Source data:
'''

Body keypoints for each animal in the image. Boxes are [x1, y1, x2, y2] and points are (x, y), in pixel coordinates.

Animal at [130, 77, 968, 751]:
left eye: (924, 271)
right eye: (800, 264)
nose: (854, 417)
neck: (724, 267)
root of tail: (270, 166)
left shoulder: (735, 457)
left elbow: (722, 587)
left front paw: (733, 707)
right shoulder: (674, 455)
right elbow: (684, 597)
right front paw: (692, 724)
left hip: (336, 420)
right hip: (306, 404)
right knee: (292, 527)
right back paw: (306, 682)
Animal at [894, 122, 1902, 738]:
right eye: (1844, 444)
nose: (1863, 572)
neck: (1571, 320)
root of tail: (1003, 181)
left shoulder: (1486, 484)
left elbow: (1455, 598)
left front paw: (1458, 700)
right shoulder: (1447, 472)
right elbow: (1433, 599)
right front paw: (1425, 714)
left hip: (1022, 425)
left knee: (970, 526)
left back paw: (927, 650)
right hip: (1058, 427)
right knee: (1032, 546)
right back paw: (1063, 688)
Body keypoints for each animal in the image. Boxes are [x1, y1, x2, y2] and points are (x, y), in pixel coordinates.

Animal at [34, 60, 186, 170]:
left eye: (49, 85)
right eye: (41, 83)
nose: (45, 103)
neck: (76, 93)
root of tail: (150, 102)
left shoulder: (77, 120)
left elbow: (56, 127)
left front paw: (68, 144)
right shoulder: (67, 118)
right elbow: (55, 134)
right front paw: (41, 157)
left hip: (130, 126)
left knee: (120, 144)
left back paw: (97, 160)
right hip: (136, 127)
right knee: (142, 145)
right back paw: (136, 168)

'''

- [What this task involves] Exactly as they appear above, set down all of the records once more.

- [Exercise solution]
Body keypoints for each animal in the image. Boxes are [x1, y1, x2, y2] and points are (x, y), in pixel coordinates.

Animal at [130, 77, 968, 751]:
left eye: (924, 271)
right eye: (800, 264)
nose: (854, 417)
neck: (724, 267)
root of tail: (270, 166)
left shoulder: (735, 457)
left elbow: (722, 587)
left front paw: (733, 707)
right shoulder: (674, 455)
right elbow: (684, 597)
right front paw: (692, 724)
left hip: (336, 420)
right hip: (306, 404)
right knee: (292, 527)
right back paw: (306, 682)
Animal at [894, 122, 1902, 738]:
right eye: (1844, 444)
nose: (1863, 572)
neck: (1571, 320)
root of tail: (1003, 181)
left shoulder: (1486, 484)
left elbow: (1455, 598)
left front paw: (1458, 700)
right shoulder: (1447, 472)
right elbow: (1433, 599)
right front paw: (1425, 714)
left hip: (1022, 425)
left knee: (970, 526)
left back paw: (927, 650)
right hip: (1058, 427)
right knee: (1032, 546)
right back paw: (1063, 688)
Body keypoints for each animal in the image. Boxes are [x1, y1, x2, y2] and points are (x, y), in pixel coordinates.

Animal at [34, 60, 186, 170]:
left eye: (49, 85)
right eye: (41, 83)
nose: (45, 103)
neck: (76, 93)
root of tail: (150, 102)
left shoulder: (77, 120)
left elbow: (56, 127)
left front paw: (68, 144)
right shoulder: (67, 118)
right elbow: (55, 134)
right front paw: (41, 157)
left hip: (130, 126)
left knee: (120, 144)
left back paw: (97, 160)
right hip: (136, 127)
right knee: (142, 145)
right back paw: (136, 168)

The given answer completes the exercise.